SC: Peter Katis co-produced the album. I think that the build up and layers on the track ‘Walkabout’ from a production point of view stands out. What influence did Peter have in the final sound? And would you continue to co-produce on the back of Augustines?
ES: When we went to The Church and started to recording I brought all my recording equipment up there, and we recorded and demoed out like twenty songs or something. But the entire time we knew we wanted to work with somebody after the initial recording phase, so that we could show the songs to them. They could kind of help us select the songs for the record – plus see the good parts and the parts that needed work…just a fresh ear.

So that’s what Peter did, he actually came in and ended up using a lot of those individual track that we did – that we recorded in The Church – be it guitar, bass, drums…whatever. He ended up using quite a lot of it, much more than I’d expected…but of course we did most of the drums because Peter got a much better set up for drums and he’s much more experienced. Peter’s an incredibly talented engineer; a lot of people don’t know that about him. They think he’s just a producer, but he’s also an incredible mix engineer and recording engineer. A lot of the sound he gets as a producer comes from the way he records it and mixes it – so the big drums and distorted kick-drum  – the way the vocals sit on top of the mix without having like a pop-gloss, but still having a leaning towards that, but perhaps a little more greedy.

It’s all Peter’s style. Peter helped us; he brought in a guy called Rob Moose to play violin on ‘Walkabout’ and a couple of other songs. And I did a bunch of string arrangements on the record and Rob played them or also improvised and came up with arrangements on the spot – which is incredibly exceptional. The ‘Walkabout’ strings he literally heard the song once, and the strings he wrote it and played it.

‘Walkabout’ took a while, we weren’t sure – we knew what we wanted to do, like, I had come up with the intro piano part. I’d be playing and Billy would be just singing along – eventually we just came up with that melody. It was great, but we just didn’t know what to do with it. Everyday we’d work on it…one morning I just changed to the faster tempo type thing, worked on that for a couple of days and then Bill and I worked on the core progression a little bit – tweeked it, modified it…and then we knew we had something. We just kind of improvised it, and played it in the studio, jamming it. Then we knew where it could go – but we didn’t know how to get there, and how long of a journey it would take – we kept morphing and modifying. A lot of it came from the way Rob built up the drums and the way that the vocals went on top. So everything came together over time – but we didn’t rush it.

STATED TASK A - Rewrite the records from the line with "collectors: B. P. Reko" to the line with "collection date: 1988-02-23", replacing "state / province" with "region" and leaving everything else unchanged.

RECORDS FOR THE TASK -

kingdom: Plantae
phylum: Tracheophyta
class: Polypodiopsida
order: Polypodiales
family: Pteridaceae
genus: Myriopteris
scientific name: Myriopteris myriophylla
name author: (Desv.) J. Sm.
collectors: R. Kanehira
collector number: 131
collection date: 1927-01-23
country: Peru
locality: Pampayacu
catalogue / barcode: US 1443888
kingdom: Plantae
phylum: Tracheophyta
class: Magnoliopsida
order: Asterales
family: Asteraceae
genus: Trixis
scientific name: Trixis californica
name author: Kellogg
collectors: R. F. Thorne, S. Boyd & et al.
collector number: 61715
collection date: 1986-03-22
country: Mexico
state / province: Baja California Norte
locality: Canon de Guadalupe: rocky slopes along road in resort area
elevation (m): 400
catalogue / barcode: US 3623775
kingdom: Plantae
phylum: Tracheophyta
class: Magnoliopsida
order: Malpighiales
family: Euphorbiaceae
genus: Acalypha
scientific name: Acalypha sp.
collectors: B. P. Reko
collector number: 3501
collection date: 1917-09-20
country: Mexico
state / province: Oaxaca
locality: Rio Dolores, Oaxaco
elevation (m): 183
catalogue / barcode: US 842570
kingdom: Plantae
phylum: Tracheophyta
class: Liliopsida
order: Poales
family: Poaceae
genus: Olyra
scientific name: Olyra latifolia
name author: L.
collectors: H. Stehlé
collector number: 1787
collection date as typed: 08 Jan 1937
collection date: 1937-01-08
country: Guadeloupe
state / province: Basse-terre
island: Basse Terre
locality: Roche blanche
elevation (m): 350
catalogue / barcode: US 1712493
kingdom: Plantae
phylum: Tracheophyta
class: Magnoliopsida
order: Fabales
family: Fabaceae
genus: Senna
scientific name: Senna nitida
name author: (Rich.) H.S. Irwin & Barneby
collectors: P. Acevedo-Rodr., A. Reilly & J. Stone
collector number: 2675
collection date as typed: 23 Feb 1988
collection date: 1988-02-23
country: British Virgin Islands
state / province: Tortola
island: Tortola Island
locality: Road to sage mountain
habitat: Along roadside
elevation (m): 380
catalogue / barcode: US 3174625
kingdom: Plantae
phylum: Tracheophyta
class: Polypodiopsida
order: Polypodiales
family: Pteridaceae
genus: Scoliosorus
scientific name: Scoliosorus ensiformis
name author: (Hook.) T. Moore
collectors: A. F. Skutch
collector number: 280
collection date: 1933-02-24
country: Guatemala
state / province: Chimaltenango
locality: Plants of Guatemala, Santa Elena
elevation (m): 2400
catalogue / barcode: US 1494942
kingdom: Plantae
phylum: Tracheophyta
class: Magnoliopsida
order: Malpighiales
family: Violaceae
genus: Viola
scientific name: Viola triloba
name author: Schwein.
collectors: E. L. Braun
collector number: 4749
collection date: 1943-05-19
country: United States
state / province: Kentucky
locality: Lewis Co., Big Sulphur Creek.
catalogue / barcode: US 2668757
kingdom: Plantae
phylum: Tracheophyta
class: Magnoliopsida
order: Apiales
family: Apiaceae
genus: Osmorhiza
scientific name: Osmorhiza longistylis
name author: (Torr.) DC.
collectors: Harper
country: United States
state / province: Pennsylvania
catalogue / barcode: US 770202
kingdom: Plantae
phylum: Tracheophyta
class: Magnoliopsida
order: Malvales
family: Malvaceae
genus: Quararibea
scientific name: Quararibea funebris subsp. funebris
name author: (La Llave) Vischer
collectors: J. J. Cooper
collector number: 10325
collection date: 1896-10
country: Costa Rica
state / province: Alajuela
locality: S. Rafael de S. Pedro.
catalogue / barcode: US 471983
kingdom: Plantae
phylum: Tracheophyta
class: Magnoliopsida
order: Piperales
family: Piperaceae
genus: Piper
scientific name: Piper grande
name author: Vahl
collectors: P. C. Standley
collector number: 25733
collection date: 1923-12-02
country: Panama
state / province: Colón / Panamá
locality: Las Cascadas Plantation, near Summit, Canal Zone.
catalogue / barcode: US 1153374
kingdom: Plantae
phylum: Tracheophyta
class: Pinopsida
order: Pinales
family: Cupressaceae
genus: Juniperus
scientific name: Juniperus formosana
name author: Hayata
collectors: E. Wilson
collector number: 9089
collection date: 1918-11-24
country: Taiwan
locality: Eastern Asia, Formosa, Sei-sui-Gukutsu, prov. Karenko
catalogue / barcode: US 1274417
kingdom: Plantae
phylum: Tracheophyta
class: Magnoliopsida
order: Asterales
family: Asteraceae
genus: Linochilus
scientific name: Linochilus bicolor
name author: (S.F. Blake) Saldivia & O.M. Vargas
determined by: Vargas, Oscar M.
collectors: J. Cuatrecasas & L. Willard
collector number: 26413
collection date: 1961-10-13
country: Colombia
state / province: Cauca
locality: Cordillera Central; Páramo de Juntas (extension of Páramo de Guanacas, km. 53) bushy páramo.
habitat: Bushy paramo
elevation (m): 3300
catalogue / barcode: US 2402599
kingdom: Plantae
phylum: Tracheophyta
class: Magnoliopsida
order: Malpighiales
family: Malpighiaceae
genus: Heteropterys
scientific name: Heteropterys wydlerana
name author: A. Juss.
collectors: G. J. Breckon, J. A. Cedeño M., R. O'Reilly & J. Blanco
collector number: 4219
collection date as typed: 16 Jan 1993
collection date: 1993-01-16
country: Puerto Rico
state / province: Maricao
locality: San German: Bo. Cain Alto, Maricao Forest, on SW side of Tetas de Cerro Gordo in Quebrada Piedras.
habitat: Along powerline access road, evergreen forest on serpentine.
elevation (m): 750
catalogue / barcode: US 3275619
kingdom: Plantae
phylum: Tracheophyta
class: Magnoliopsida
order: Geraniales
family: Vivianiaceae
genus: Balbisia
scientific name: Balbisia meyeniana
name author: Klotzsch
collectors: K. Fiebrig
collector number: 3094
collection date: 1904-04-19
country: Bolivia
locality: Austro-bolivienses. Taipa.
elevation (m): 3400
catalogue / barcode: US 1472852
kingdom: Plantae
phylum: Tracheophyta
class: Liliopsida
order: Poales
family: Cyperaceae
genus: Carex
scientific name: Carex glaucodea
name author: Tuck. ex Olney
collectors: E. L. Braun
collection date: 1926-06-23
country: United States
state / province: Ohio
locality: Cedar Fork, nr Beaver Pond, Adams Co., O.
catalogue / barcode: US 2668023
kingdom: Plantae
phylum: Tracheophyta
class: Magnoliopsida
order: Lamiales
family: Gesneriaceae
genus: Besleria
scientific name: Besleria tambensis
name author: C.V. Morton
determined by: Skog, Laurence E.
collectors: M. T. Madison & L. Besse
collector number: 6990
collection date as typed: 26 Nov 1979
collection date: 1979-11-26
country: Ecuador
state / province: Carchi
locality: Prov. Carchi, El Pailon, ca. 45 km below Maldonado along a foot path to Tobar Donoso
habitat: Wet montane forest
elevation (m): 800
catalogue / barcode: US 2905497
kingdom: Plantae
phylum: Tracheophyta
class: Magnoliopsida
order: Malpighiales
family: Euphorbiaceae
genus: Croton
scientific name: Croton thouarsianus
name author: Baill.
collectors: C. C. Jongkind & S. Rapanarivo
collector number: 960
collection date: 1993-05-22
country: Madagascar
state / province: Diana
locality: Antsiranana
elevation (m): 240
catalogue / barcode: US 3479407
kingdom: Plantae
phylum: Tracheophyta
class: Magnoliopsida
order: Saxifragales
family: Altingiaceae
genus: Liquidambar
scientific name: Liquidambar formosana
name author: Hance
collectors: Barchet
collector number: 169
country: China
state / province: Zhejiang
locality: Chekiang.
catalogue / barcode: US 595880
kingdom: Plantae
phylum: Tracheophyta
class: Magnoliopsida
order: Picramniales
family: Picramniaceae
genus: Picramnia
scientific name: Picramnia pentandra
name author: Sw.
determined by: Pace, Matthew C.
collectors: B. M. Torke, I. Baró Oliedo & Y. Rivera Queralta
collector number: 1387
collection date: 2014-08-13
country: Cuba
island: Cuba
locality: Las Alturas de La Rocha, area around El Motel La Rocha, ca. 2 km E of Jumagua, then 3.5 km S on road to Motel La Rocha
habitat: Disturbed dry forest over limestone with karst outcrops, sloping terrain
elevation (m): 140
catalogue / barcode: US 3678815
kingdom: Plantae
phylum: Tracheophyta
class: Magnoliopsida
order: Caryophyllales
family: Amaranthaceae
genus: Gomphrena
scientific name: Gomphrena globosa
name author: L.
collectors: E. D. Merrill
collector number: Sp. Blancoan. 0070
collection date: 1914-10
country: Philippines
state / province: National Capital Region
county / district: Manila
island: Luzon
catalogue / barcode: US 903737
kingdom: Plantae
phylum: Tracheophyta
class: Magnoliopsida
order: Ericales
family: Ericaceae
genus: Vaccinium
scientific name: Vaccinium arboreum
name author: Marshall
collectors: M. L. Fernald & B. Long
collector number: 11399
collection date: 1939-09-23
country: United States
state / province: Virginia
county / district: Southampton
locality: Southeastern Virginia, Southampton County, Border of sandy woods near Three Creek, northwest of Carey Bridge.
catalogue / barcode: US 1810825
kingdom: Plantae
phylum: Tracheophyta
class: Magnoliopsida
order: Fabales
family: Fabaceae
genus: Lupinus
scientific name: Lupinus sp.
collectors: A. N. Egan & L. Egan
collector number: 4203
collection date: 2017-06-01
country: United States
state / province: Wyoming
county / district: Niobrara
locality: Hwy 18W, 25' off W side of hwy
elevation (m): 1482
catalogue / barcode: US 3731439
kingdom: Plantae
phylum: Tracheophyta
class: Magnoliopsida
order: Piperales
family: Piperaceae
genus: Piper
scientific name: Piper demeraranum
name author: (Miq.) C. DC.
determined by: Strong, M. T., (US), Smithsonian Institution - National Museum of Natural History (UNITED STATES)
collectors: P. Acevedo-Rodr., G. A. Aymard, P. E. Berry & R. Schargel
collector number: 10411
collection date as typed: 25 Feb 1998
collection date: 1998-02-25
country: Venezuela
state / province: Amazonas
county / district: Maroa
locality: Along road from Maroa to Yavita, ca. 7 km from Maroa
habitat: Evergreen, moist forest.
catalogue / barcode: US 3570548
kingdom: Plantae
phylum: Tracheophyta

STATED TASK B - According to the interview, who was brought in to play violin on "Walkabout"?

CORRECT ANSWER A -
collectors: B. P. Reko
collector number: 3501
collection date: 1917-09-20
country: Mexico
region: Oaxaca
locality: Rio Dolores, Oaxaco
elevation (m): 183
catalogue / barcode: US 842570
kingdom: Plantae
phylum: Tracheophyta
class: Liliopsida
order: Poales
family: Poaceae
genus: Olyra
scientific name: Olyra latifolia
name author: L.
collectors: H. Stehlé
collector number: 1787
collection date as typed: 08 Jan 1937
collection date: 1937-01-08
country: Guadeloupe
region: Basse-terre
island: Basse Terre
locality: Roche blanche
elevation (m): 350
catalogue / barcode: US 1712493
kingdom: Plantae
phylum: Tracheophyta
class: Magnoliopsida
order: Fabales
family: Fabaceae
genus: Senna
scientific name: Senna nitida
name author: (Rich.) H.S. Irwin & Barneby
collectors: P. Acevedo-Rodr., A. Reilly & J. Stone
collector number: 2675
collection date as typed: 23 Feb 1988
collection date: 1988-02-23

CORRECT ANSWER B - Rob Moose